Story in full NO-ONE has ever proved that she does - or does not - exist, but with the eye for bureaucratic detail that is the hallmark of the British civil service, we now know that Sir Humphrey and his colleagues once considered how to give legislative protection to Loch Ness's most famous resident.

Documents released under Freedom of Information laws have revealed that, during the last Tory government, officials struggled to establish whether Nessie, if she were ever found, would be safe from poachers or hunters.

The Whitehall exchanges - conducted in formal mandarin prose but which show that the writers had their tongues firmly in their cheeks - were prompted by an inquiry from Sweden about Nessie's lesser-known cousin, the Storsj monster, said to inhabit the lake of that name in the north of the country.

In August 1985, the British Embassy in Stockholm wrote to the permanent under-secretary at the then Scottish Office. Polite to a fault, the writer started: "I am sorry to bother you with an inquiry which will, no doubt, be greeted at first glance with gales of laughter."

The letter explained that Swedish civil servants were looking for details about the legal safeguards which existed for Nessie, as they wanted to protect the Storsj monster, reputed to look like a snake with a dog's head and fins on its back.

It said: "The county administrative board into whose area the Storsj lake falls ... has approached us for help in dealing with pressure for protection of the Storsj monster, whose status is somewhat similar to that of our own in Loch Ness. What, they wonder, do we do? Is 'Nessie' protected in any way? The inquiry is a serious one and we should like to give them at least a half-serious reply."

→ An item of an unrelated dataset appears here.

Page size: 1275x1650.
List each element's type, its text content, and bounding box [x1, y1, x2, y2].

The Foreign Office, the Scottish Office and other government departments swung into action. A series of memos flew back and forth across Whitehall.

AJB Barty, of the Scottish Office - the formality is somehow increased by the initials and lack of first names - wrote portentously: "The protection of this putative denizen of the deep deserves serious consideration."

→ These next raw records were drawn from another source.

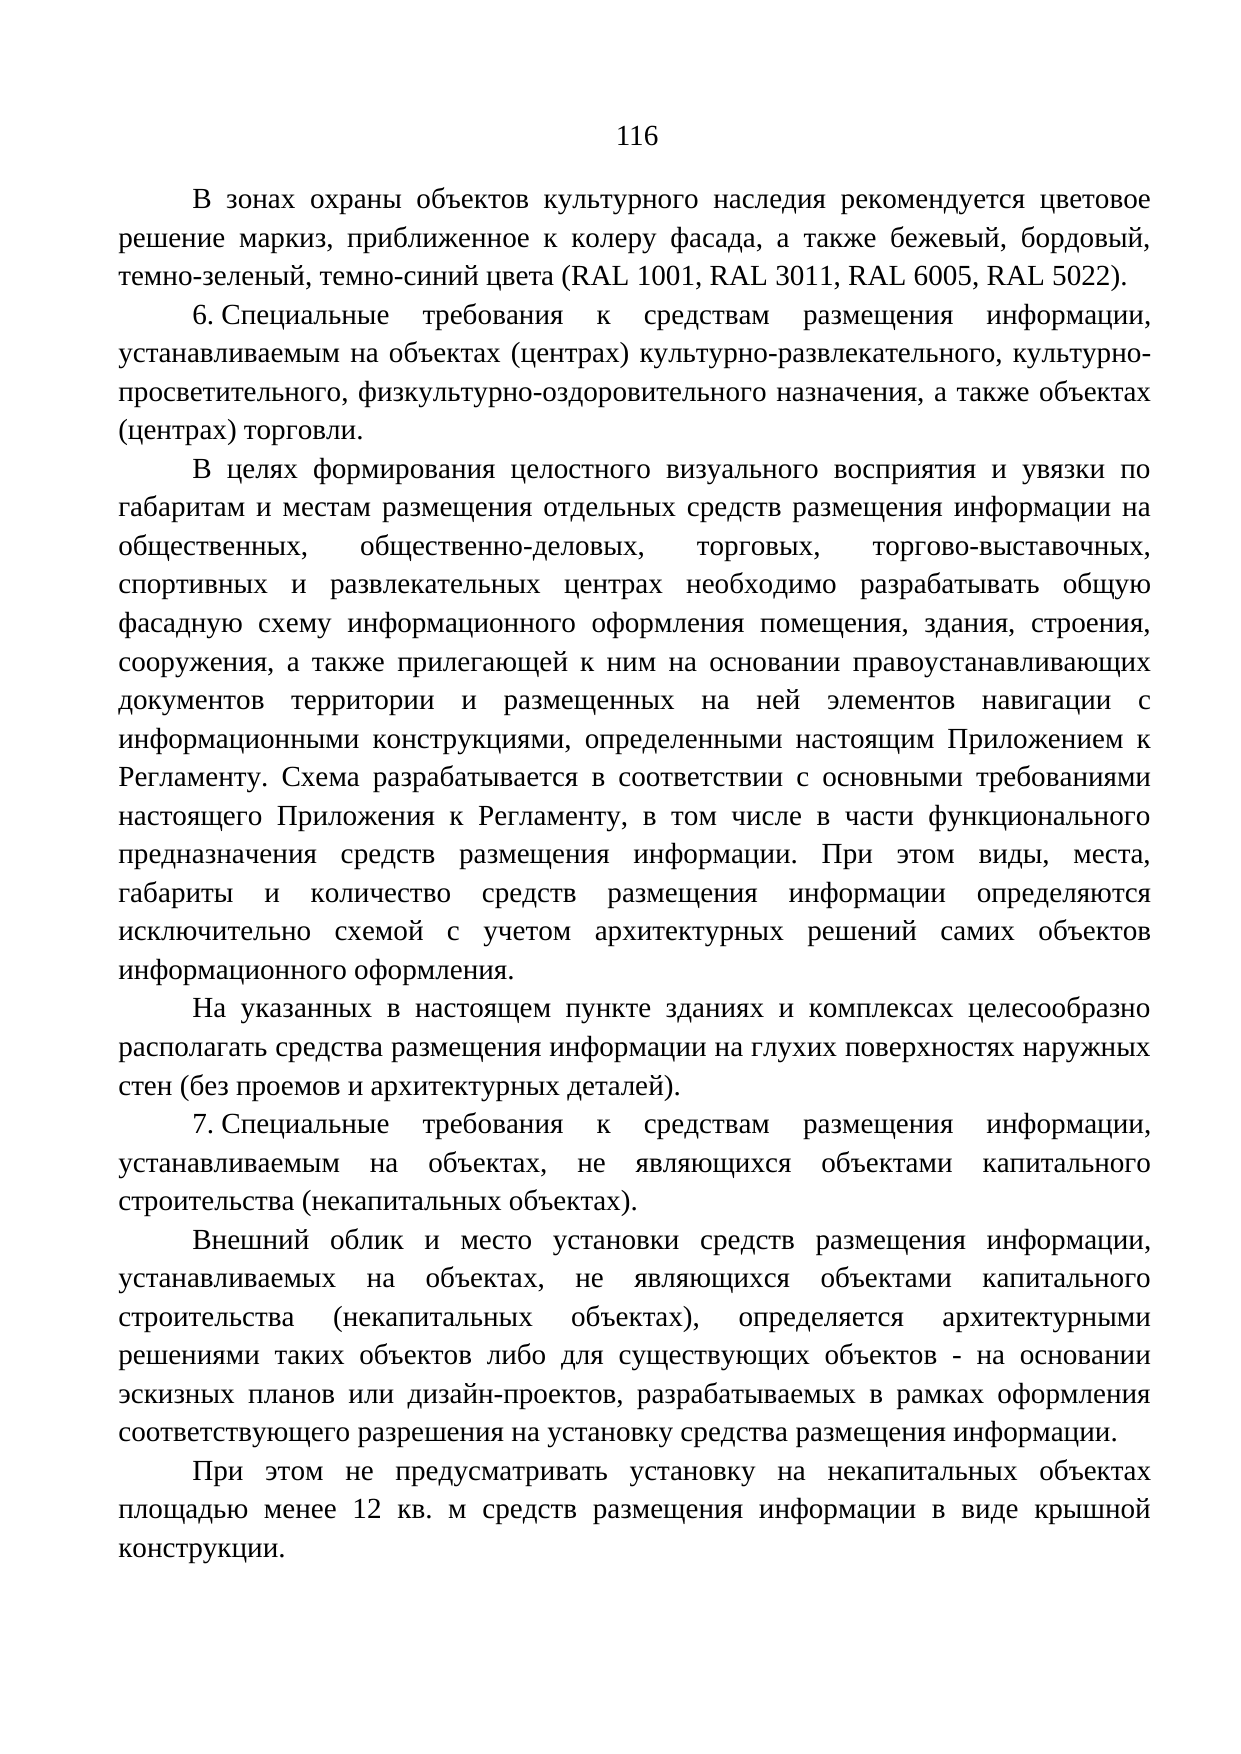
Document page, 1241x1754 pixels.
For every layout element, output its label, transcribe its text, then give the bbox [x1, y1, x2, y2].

list Внешний облик и место установки средств размещения информации, устанавливаемых на объектах, не являющихся объектами капитального строительства (некапитальных объектах), определяется архитектурными решениями таких объектов либо для существующих объектов - на основании эскизных планов или дизайн-проектов, разрабатываемых в рамках оформления соответствующего разрешения на установку средства размещения информации. [118, 1222, 1152, 1448]
list В зонах охраны объектов культурного наследия рекомендуется цветовое решение маркиз, приближенное к колеру фасада, а также бежевый, бордовый, темно-зеленый, темно-синий цвета (RAL 1001, RAL 3011, RAL 6005, RAL 5022). [118, 181, 1152, 292]
list Специальные требования к средствам размещения информации, устанавливаемым на объектах, не являющихся объектами капитального строительства (некапитальных объектах). [118, 1106, 1152, 1217]
list Специальные требования к средствам размещения информации, устанавливаемым на объектах (центрах) культурно-развлекательного, культурно-просветительного, физкультурно-оздоровительного назначения, а также объектах (центрах) торговли. [118, 297, 1152, 446]
list При этом не предусматривать установку на некапитальных объектах площадью менее 12 кв. м средств размещения информации в виде крышной конструкции. [118, 1453, 1152, 1564]
list На указанных в настоящем пункте зданиях и комплексах целесообразно располагать средства размещения информации на глухих поверхностях наружных стен (без проемов и архитектурных деталей). [118, 991, 1152, 1101]
list В целях формирования целостного визуального восприятия и увязки по габаритам и местам размещения отдельных средств размещения информации на общественных, общественно-деловых, торговых, торгово-выставочных, спортивных и развлекательных центрах необходимо разрабатывать общую фасадную схему информационного оформления помещения, здания, строения, сооружения, а также прилегающей к ним на основании правоустанавливающих документов территории и размещенных на ней элементов навигации с информационными конструкциями, определенными настоящим Приложением к Регламенту. Схема разрабатывается в соответствии с основными требованиями настоящего Приложения к Регламенту, в том числе в части функционального предназначения средств размещения информации. При этом виды, места, габариты и количество средств размещения информации определяются исключительно схемой с учетом архитектурных решений самих объектов информационного оформления. [118, 451, 1152, 986]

One JF Buckle, an official at the Department of Agriculture and Fisheries, was not convinced that the Scottish monster was protected under law, writing: "Unfortunately Nessie is not a salmon and would not appear to qualify as a freshwater fish under the Salmon and Fisheries Protection (Scotland) Act 1951."

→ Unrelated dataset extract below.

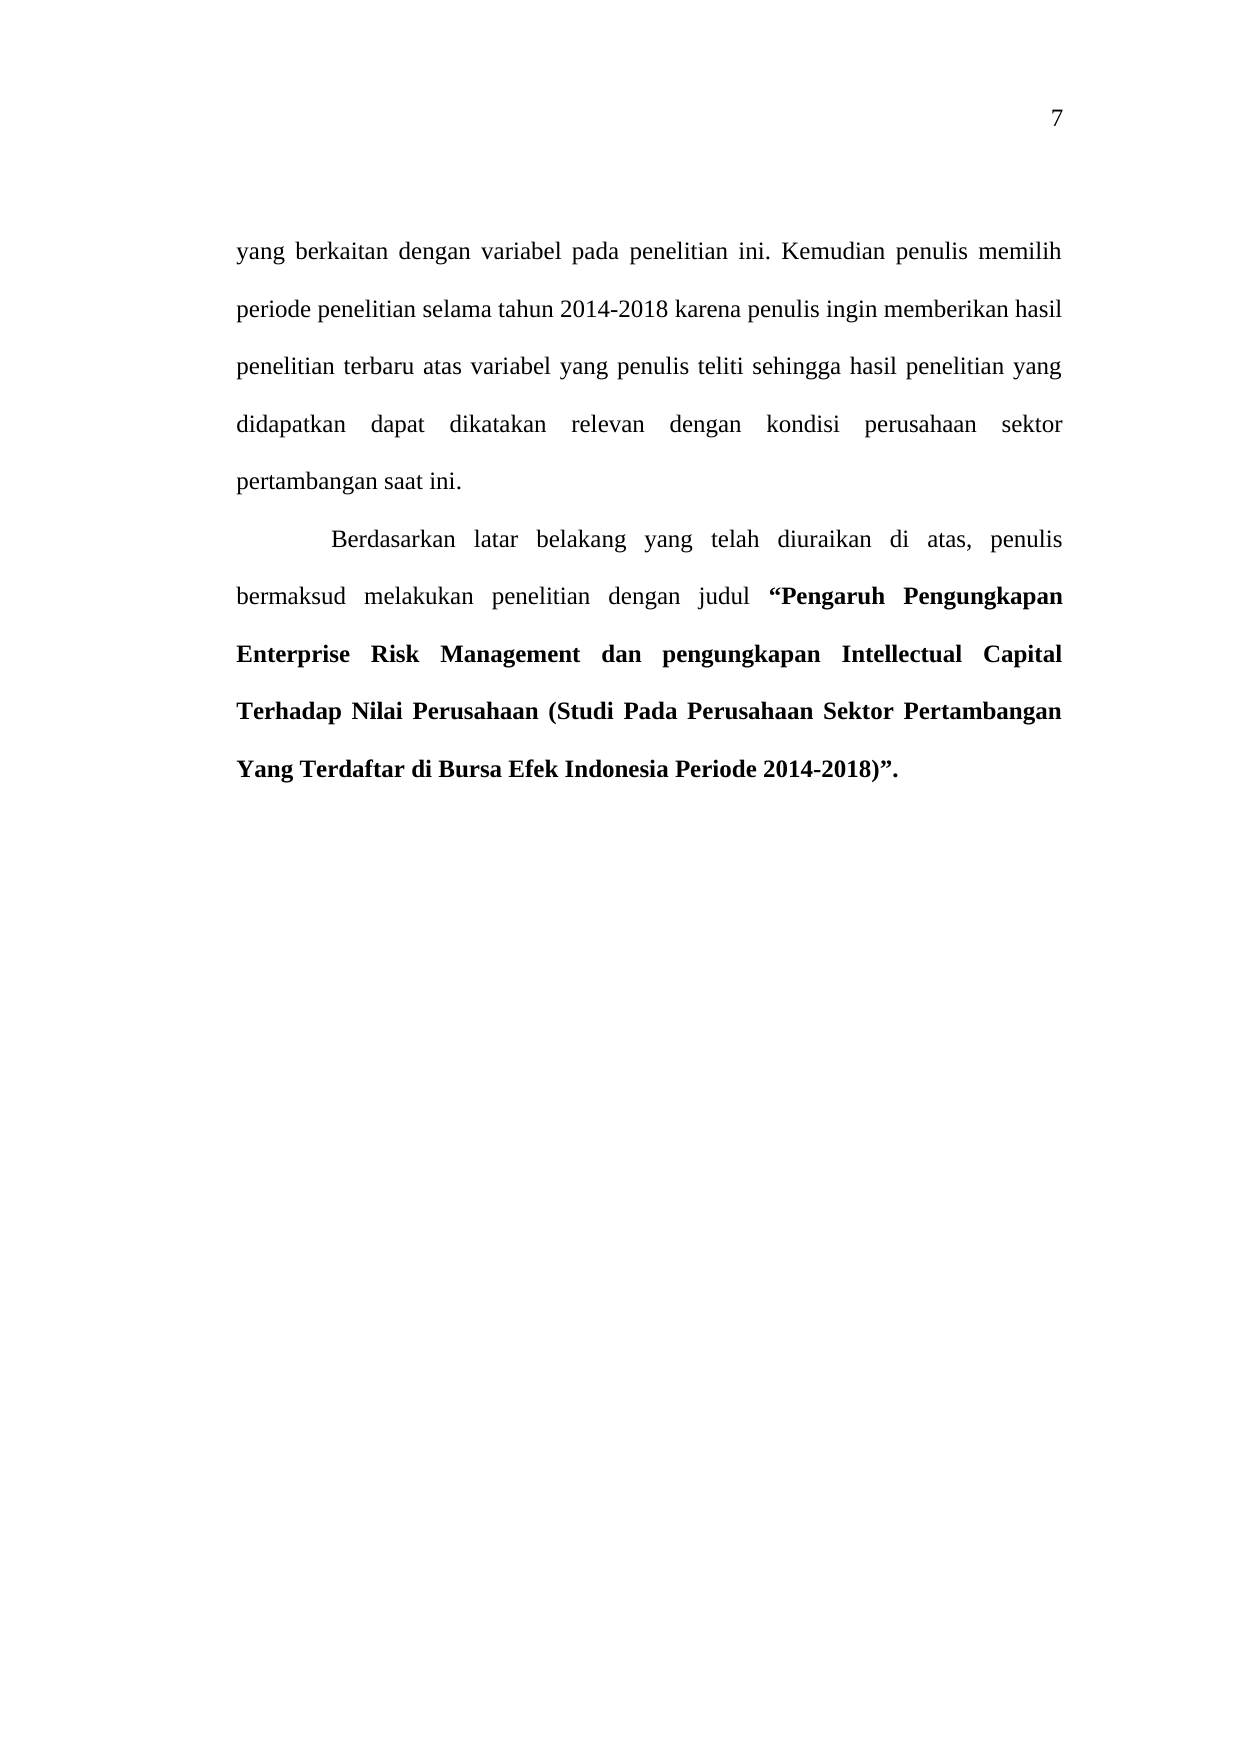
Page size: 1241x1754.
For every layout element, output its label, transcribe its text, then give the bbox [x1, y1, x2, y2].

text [236, 236, 1063, 495]
list Berdasarkan latar belakang yang telah diuraikan di atas, penulis bermaksud melakukan penelitian dengan judul “Pengaruh Pengungkapan Enterprise Risk Management dan pengungkapan Intellectual Capital Terhadap Nilai Perusahaan (Studi Pada Perusahaan Sektor Pertambangan Yang Terdaftar di Bursa Efek Indonesia Periode 2014-2018)”. [236, 524, 1063, 782]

Stephen Dowell, another official, considered the matter dryly. He wrote: "There is, of course, another part to the question and that is measures to protect man from Nessie, however, past history indicates that Nessie's tastes do not extend to homo sapiens."

In the end, after taking advice from the Nature Conservancy Council, officials from the Scottish Development Department wrote back to embassy staff, telling them that if Nessie was discovered she, or he, would be protected under the 1981 Wildlife and Countryside Act which made it an offence for anyone to snare, shoot or blow up Nessie - or any other protected species for that matter.

The advice was that "the legislative framework to protect the monster is available, provided she (or he) is identified by scientists whose reputation will carry weight with the British Museum".

An official reply was sent to the embassy in Stockholm, signed by one FH Orr. It stated: "The Secretary of State for Scotland has powers, on representation made to him by the Nature Conservancy Council, to make an order adding any wild creature to the schedule if in his opinion that creature is in danger of extinction ..."

The letter went on: "We should certainly welcome teams of Swedish scientists, amateur and professional, bent on establishing Nessie's identity, and I can assure them that there is ample accommodation in the Highlands and plentiful supplies of the national beverage which will help them to see her in the dark."

In January 1986, someone from the embassy, identified only as M Bradfield, wrote back to the Scottish Office, informing officials that legislation had been passed in Sweden to "prohibit the destruction, injury or capture of live animals of the Storsj monster species, extending to the taking or damage to any eggs, roe or nest of the monster".

Adrian Shine, the naturalist and director of the Loch Ness Project, described the documents as "fascinating" but said they showed that the civil servants, while not wishing to offend the Swedes, were conducting the business "tongue in cheek".

Mr Shine, who led a mission to Sweden to hunt for their monster, said that legislation had been introduced there but it had now been rescinded because there was no proof that their beast existed.

He said that he did not belive Loch Ness was "Jurassic Park", but it was a "special place" and if Nessie were ever found, the existing legislation would probably be enough to protect her.

Mr Shine said that the civil service involvement with Nessie in the 1980s was not the first time she had been brought to the attention of legislators. In 1933, the then local MP, Sir Murdoch MacDonald, who later claimed to have seen Nessie, had written to the Secretary of State for Scotland, saying he was considering introducing legislation to protect the monster, though he did not do so in the end.